__Source extract__:
NDP MP Romeo Saganash’s personal struggles and emotions have been very public in recent months. After being removed from a flight in October for drunkenness, he immediately came clean about his alcoholism and the emotions that underpinned it – the stress of working Parliament Hill and participating in the NDP leadership race, the loss of his good friend Jack Layton, and the unhealed scars from his youth in residential schools.

In attempt to illustrate the emotional damage inflicted by the residential school experience, Saganash made a powerful statement (in French) to the Truth and Reconciliation Commission on April 26, in which he both recounted his own experiences and called upon the government to change the way it deals with Aboriginal people.

“I give the impression of being a normal person,” he said. “But no. I can never be normal. And not a single one of these children taken away to residential school can pretend to be normal today. It’s impossible, impossible.”

Calling the legacy of residential schools “the aspect of Canadian history the hardest to tell,” Saganash grieved for “what was taken from these children of five, six, seven years old, who were for the most part born in the forest and who knew nothing other than life in the forest, life with their families; who, in their earliest years, were torn from their territory, torn from their culture, torn from their language, torn from their families to be placed in a context alien to them.”

To this day, Saganash can still remember precise details of the residential school in La Tuque where he spent 10 years after being taken from his home in Waswanipi: “The darkness in the hall, the smell of the place, the voices and the sounds of the priests responsible for that residential school, at the top of the stairs, in a language of which I understood nothing.”

__Recorded data__:
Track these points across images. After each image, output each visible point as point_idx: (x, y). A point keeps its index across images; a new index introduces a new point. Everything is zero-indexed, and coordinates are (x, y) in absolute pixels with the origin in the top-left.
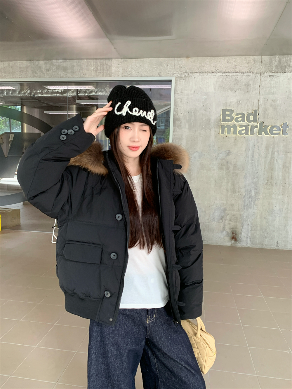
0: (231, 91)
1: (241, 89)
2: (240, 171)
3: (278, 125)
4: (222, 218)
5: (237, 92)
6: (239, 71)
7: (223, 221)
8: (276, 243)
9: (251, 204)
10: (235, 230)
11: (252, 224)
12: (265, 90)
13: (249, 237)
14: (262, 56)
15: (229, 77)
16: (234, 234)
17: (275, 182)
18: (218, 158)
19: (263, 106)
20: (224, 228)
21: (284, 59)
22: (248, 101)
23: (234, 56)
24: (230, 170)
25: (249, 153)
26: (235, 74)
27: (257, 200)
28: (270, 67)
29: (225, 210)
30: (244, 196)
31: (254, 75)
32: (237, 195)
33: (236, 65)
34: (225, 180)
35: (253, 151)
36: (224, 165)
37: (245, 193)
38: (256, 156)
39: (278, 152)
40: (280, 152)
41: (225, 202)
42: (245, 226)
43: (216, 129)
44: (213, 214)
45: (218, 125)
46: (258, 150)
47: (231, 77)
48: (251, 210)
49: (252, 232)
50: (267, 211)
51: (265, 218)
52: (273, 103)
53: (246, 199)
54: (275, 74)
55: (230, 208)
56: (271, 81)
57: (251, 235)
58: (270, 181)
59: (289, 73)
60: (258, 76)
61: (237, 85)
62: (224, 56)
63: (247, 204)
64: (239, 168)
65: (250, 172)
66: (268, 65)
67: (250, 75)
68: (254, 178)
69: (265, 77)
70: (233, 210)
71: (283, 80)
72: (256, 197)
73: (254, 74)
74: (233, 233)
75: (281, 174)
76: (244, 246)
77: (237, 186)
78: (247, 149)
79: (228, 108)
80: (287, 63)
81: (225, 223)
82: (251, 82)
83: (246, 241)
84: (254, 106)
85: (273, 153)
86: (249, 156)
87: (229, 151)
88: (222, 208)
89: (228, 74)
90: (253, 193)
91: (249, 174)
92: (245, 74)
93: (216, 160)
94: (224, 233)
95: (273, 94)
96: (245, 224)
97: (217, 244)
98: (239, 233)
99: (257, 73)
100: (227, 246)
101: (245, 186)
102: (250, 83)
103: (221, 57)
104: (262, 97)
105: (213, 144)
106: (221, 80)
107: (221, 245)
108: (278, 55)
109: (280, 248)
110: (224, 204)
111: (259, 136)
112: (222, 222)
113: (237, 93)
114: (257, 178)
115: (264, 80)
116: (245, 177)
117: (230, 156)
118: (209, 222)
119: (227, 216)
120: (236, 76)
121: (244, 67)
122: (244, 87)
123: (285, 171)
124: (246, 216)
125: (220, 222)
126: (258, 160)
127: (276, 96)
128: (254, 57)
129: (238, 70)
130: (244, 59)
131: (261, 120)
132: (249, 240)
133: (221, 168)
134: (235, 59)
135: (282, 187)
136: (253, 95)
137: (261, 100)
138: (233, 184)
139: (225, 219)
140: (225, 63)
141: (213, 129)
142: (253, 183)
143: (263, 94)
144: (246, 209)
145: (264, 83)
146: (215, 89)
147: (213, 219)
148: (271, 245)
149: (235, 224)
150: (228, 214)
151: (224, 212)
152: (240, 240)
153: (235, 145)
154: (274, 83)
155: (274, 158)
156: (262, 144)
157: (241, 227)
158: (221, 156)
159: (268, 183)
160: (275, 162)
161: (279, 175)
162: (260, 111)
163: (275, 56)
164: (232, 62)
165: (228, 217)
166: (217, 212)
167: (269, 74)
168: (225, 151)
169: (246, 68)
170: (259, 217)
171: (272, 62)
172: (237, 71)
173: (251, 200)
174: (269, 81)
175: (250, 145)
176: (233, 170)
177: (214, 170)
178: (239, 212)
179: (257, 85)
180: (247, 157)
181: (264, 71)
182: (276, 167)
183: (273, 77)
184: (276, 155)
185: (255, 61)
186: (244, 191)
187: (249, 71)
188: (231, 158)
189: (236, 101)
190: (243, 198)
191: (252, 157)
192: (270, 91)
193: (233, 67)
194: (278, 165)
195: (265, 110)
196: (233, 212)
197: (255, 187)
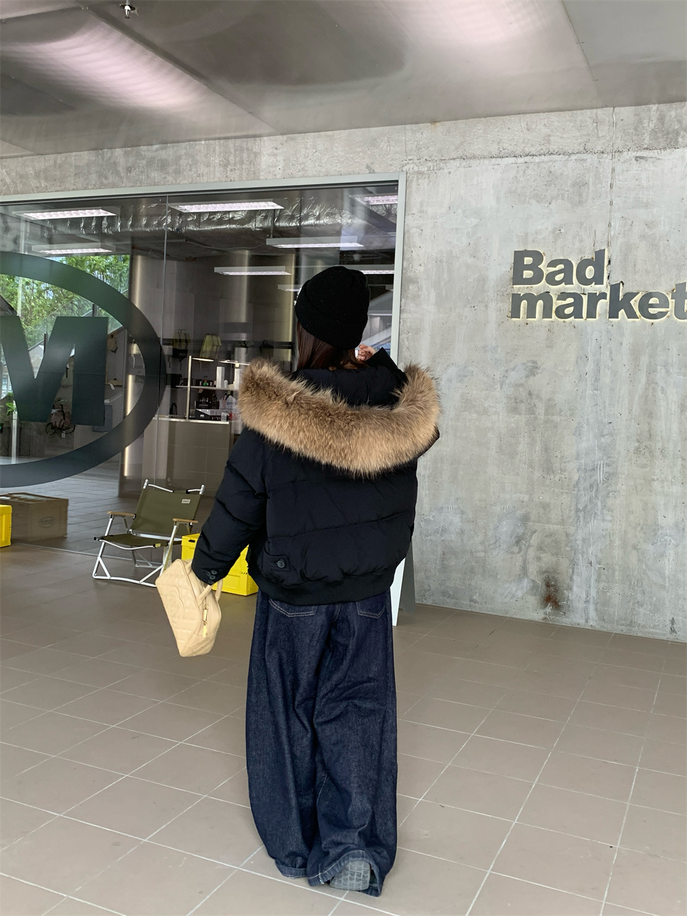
0: (538, 202)
1: (563, 195)
2: (563, 418)
3: (662, 290)
4: (518, 542)
5: (553, 204)
6: (556, 151)
7: (520, 550)
9: (596, 504)
10: (553, 577)
11: (599, 563)
12: (624, 195)
13: (592, 601)
14: (614, 110)
15: (532, 166)
16: (552, 589)
18: (507, 381)
19: (620, 240)
20: (524, 570)
22: (580, 228)
23: (544, 112)
24: (537, 413)
25: (587, 369)
26: (546, 158)
27: (611, 494)
28: (638, 136)
29: (525, 519)
30: (577, 484)
31: (596, 159)
32: (557, 478)
33: (550, 136)
34: (524, 436)
35: (598, 364)
36: (522, 402)
37: (578, 475)
38: (606, 378)
39: (666, 365)
40: (672, 366)
41: (526, 498)
42: (582, 567)
43: (502, 304)
44: (496, 528)
45: (505, 294)
46: (612, 360)
47: (538, 167)
48: (595, 521)
49: (602, 585)
50: (639, 528)
51: (635, 547)
52: (647, 230)
53: (582, 492)
54: (651, 154)
55: (539, 513)
56: (641, 171)
57: (597, 592)
58: (645, 445)
60: (607, 160)
61: (553, 186)
62: (520, 114)
63: (586, 506)
64: (561, 411)
65: (591, 421)
66: (631, 131)
67: (586, 160)
68: (603, 436)
69: (625, 162)
70: (549, 522)
71: (672, 169)
72: (607, 487)
73: (596, 155)
74: (548, 585)
75: (675, 427)
76: (578, 624)
77: (556, 454)
78: (582, 358)
80: (679, 122)
81: (526, 555)
82: (590, 178)
83: (586, 610)
84: (597, 239)
85: (651, 370)
86: (587, 376)
87: (534, 362)
88: (519, 513)
89: (531, 157)
90: (600, 476)
91: (587, 425)
92: (573, 157)
93: (501, 388)
94: (526, 583)
95: (647, 206)
96: (581, 563)
97: (507, 613)
98: (565, 586)
99: (603, 153)
100: (532, 621)
101: (578, 455)
103: (512, 118)
104: (617, 215)
105: (494, 345)
106: (512, 174)
107: (517, 617)
108: (654, 104)
109: (682, 636)
110: (523, 502)
111: (610, 322)
112: (519, 553)
113: (553, 206)
114: (611, 434)
115: (623, 171)
116: (578, 432)
117: (538, 376)
118: (485, 551)
119: (531, 536)
120: (551, 163)
121: (569, 138)
122: (571, 190)
124: (584, 540)
125: (513, 553)
126: (612, 390)
127: (655, 210)
128: (595, 111)
129: (553, 147)
130: (568, 118)
131: (616, 278)
132: (591, 607)
133: (514, 410)
134: (546, 120)
135: (679, 462)
136: (596, 211)
137: (617, 224)
138: (546, 449)
139: (527, 545)
140: (522, 131)
141: (493, 305)
142: (600, 448)
143: (619, 208)
144: (582, 519)
145: (621, 178)
146: (498, 199)
147: (496, 541)
148: (654, 627)
149: (554, 559)
150: (535, 532)
151: (524, 525)
152: (568, 605)
153: (550, 346)
154: (648, 178)
155: (656, 383)
156: (621, 344)
157: (571, 571)
158: (514, 376)
159: (641, 449)
160: (659, 394)
161: (670, 428)
162: (613, 253)
163: (648, 106)
164: (538, 128)
165: (535, 540)
166: (505, 523)
167: (635, 154)
168: (524, 364)
169: (575, 141)
170: (617, 543)
171: (640, 121)
172: (551, 151)
173: (596, 496)
174: (636, 172)
175: (589, 347)
176: (546, 414)
177: (496, 413)
178: (562, 527)
179: (604, 184)
180: (580, 378)
181: (621, 147)
182: (662, 409)
183: (647, 160)
184: (659, 374)
185: (596, 121)
186: (575, 470)
187: (583, 148)
188: (539, 382)
189: (550, 229)
190: (574, 487)
191: (594, 379)
192: (639, 198)
193: (542, 142)
194: (668, 404)
195: (628, 250)
196: (547, 526)
197: (604, 458)
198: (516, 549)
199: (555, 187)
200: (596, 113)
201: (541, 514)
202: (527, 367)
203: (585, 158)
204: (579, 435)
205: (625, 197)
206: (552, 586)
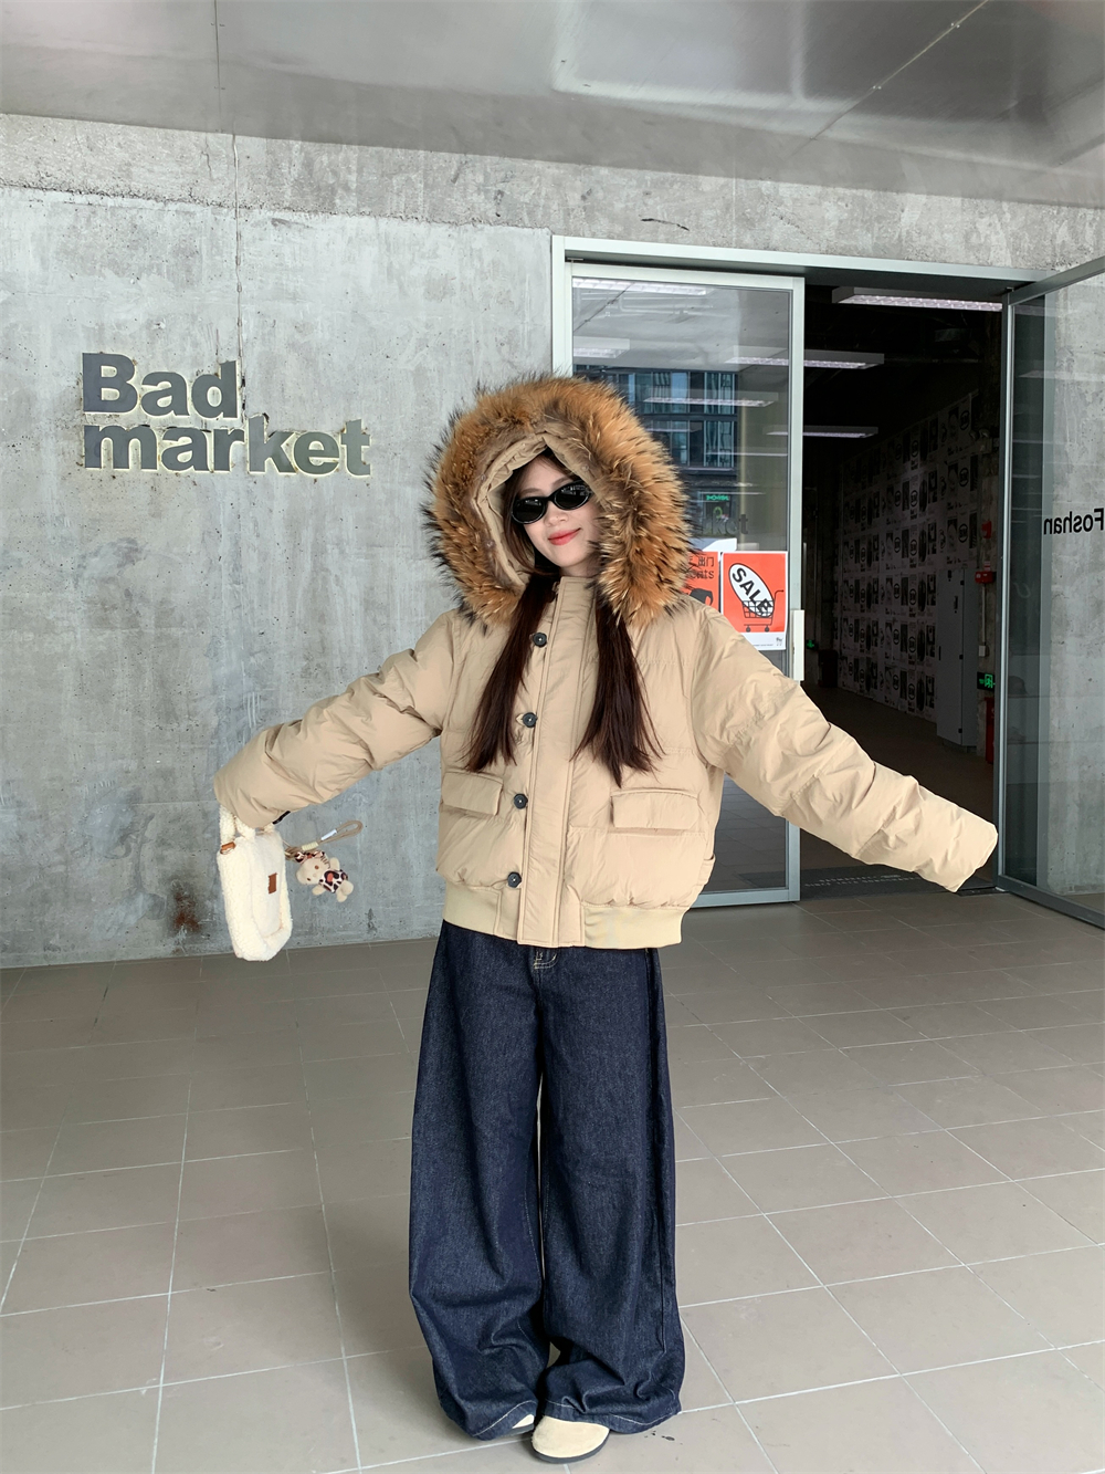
0: (117, 273)
1: (159, 267)
2: (186, 631)
3: (326, 429)
4: (123, 839)
5: (142, 280)
6: (142, 191)
7: (128, 850)
8: (364, 918)
10: (186, 884)
12: (259, 278)
14: (234, 138)
15: (101, 212)
16: (186, 902)
17: (337, 662)
18: (86, 574)
19: (258, 348)
20: (138, 882)
21: (325, 159)
22: (193, 323)
23: (116, 122)
24: (142, 625)
26: (127, 202)
28: (273, 186)
29: (133, 799)
30: (216, 733)
31: (210, 214)
32: (183, 727)
33: (129, 164)
34: (123, 665)
35: (236, 543)
36: (114, 607)
37: (216, 718)
38: (251, 565)
39: (339, 543)
41: (133, 766)
43: (66, 443)
44: (84, 821)
45: (71, 425)
46: (258, 536)
47: (112, 214)
52: (297, 336)
53: (225, 745)
54: (296, 218)
55: (156, 787)
56: (282, 242)
58: (317, 664)
59: (347, 218)
60: (228, 219)
61: (141, 249)
62: (72, 118)
64: (182, 619)
65: (233, 632)
66: (262, 177)
67: (194, 213)
68: (252, 655)
69: (257, 224)
70: (173, 799)
71: (328, 244)
73: (209, 208)
74: (178, 898)
75: (358, 634)
77: (178, 689)
78: (211, 534)
79: (108, 351)
80: (335, 173)
81: (138, 857)
82: (202, 243)
84: (222, 344)
85: (319, 551)
86: (220, 563)
87: (131, 541)
88: (123, 791)
89: (98, 197)
90: (251, 716)
91: (227, 639)
92: (172, 207)
93: (76, 586)
94: (141, 901)
95: (294, 298)
97: (112, 956)
98: (207, 894)
99: (220, 205)
101: (216, 687)
102: (197, 243)
103: (60, 123)
104: (250, 308)
105: (58, 513)
106: (66, 220)
107: (131, 958)
108: (296, 139)
109: (383, 934)
110: (127, 772)
111: (253, 476)
112: (126, 855)
113: (143, 283)
114: (265, 651)
115: (254, 239)
116: (212, 652)
117: (140, 564)
118: (66, 863)
119: (146, 825)
120: (134, 212)
121: (164, 174)
122: (172, 261)
123: (375, 621)
125: (115, 857)
126: (262, 582)
127: (307, 306)
128: (203, 135)
129: (137, 185)
131: (254, 408)
133: (103, 622)
134: (121, 138)
136: (216, 299)
137: (250, 323)
138: (162, 683)
139: (139, 840)
140: (80, 149)
141: (49, 445)
142: (249, 675)
143: (252, 298)
145: (252, 249)
146: (43, 261)
147: (85, 843)
148: (345, 928)
149: (186, 855)
150: (151, 818)
151: (132, 808)
152: (215, 924)
153: (157, 515)
154: (294, 254)
155: (327, 570)
156: (271, 511)
157: (214, 868)
158: (96, 566)
159: (312, 670)
160: (333, 586)
161: (352, 637)
162: (247, 367)
163: (287, 141)
164: (108, 147)
165: (151, 832)
166: (98, 811)
167: (270, 214)
168: (113, 544)
169: (174, 180)
171: (276, 164)
172: (135, 191)
174: (275, 243)
175: (221, 517)
176: (156, 626)
177: (70, 629)
178: (197, 803)
179: (226, 257)
180: (211, 566)
181: (248, 200)
182: (338, 607)
183: (289, 227)
184: (330, 557)
185: (206, 152)
186: (213, 712)
187: (187, 194)
188: (142, 573)
189: (142, 320)
190: (212, 738)
191: (232, 566)
192: (282, 284)
193: (117, 172)
194: (346, 601)
195: (270, 365)
196: (171, 806)
197: (257, 689)
198: (121, 851)
199: (145, 252)
200: (206, 141)
201: (159, 788)
202: (119, 549)
203: (192, 210)
204: (215, 655)
205: (261, 281)
206: (186, 898)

__Problems and tasks__:
**1.** List everything that, according to the piece on Romeo Saganash, the children sent to residential school were "torn from."
**2.** Continue the piece on Romeo Saganash from where it stops.

__Answers to the exercises__:
**1.** their territory, their culture, their language, their families

**2.**
Saganash believes he and other First Nations children were victims of politics. “The effect of being an Indian, the effect of being Aboriginal, was that Canadian history sent me to residential school.”

But the most difficult memory for Saganash to share concerned the death of his brother Johnish.

He broke down as he recalled the boy he called “my little brother – because I never knew him, for one thing, and for another he was sent away.” Johnish Saganash was the first member of the Saganash family taken to residential school (in Moose Factory) in 1954 when he was six; he died there within his first year.

Fighting tears, Saganash told the room that his family still does not know what happened to his brother. “We don’t have a death certificate for Johnish and it took 40 years for my mother to find out where his small…  where Johnish was buried,” he said.

Years later, he and his sister, Emma Saganash of Radio-Canada, were able to locate the grave of their lost brother and filmed the event so that they could show their mother.

“I’ve often seen my mother cry,” he said of her reaction to the video, “but I’ve never seen my mother cry like that. Never. And this story, as traumatizing as it is, isn’t unique to my family.”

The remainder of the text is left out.